Giresun'da meydana gelen korkunç olayda 16 yaşındaki Sıla Şentürk, daha önce kendisini kaçıran ve 10 ayrı suçtan sabıkası olan Hüseyin Can Gökçek tarafından boğazı kesilerek öldürülmüştü. Gökçek hakkında, 'tasarlayarak ve canavarca hisle çocuğu kasten öldürme’ suçundan ağırlaştırılmış ömür boyu hapis cezası istemiyle dava açıldı. Giresun 1'inci Ağır Ceza Mahkemesi'nde görülen duruşmaya Gökçek, tutuklu bulunduğu Van F Tipi Yüksek Güvenlikli Kapalı Ceza İnfaz Kurumu'ndan Ses ve Görüntü Bilişim Sistemi (SEGBİS) üzerinden katıldı. Duruşmada Sıla Şentürk'ün annesi Asiye ve babası Bekir Şentürk ile babaanne Hatice Şentürk ile taraf avukatları hazır bulundu.
CİNAYETİ KABUL ETTİ
Sanık Hüseyin Can Gökçek, mahkemedeki savunmasında, olay günü beraber kaçmak için anlaştıklarını öne sürdüğü Sıla Şentürk'ün evine gittiğini söyleyerek, "Olay günü birlikte kaçmak için eve gittim. Evde Sıla ile babaannesi vardı. Babaanneden habersiz eve girip, Sıla ile konuşmaya başladık. Beni başkası ile aldattığını söyleyip, garipçe hareketlerle bana saldırmak istedi sonra sakinleşti. Daha sonra ailevi değerlerime küfredince öfkelendim. Sıla’nın elinde bıçaklar vardı. Bıçakları gösterip, tehditler savurdu. Bana saldıracağı sırada elini tutarak bıçağı aldım. Sonra neler yaşandı hatırlamıyorum. Ankara’ya gidip teslim olacaktım ama havalimanında bir kadın polise durumu anlatarak teslim oldum. Cinayeti kabul ediyorum" dedi.

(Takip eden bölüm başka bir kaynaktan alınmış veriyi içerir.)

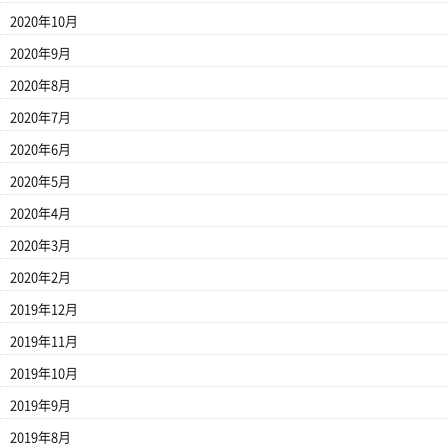
2020年10月
2020年9月
2020年8月
2020年7月
2020年6月
2020年5月
2020年4月
2020年3月
2020年2月
2019年12月
2019年11月
2019年10月
2019年9月
2019年8月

Duruşmada, Sıla Şentürk'ün anne ve babası da yalan söylediğini belirtikleri sanığın en ağır cezayı almasını istedi.
'TORUNUN SÖZÜNÜ TUTMADI, DEYİP KAÇTI'
Duruşmada, tanık olarak dinlenen babaanne Hatice Şentürk ise "Eve nasıl girdiğini görmedim. Yukarı çıktım, yerde yatıyordu. Kapının arkasında gördüğüm sanık, "Torunun sözünü tutmadı" deyip kaçtı. Daha sonra dışarı çıkıp yardım istedim" dedi. Duruşma, beyanların ardından 29 Kasım'a ertelendi.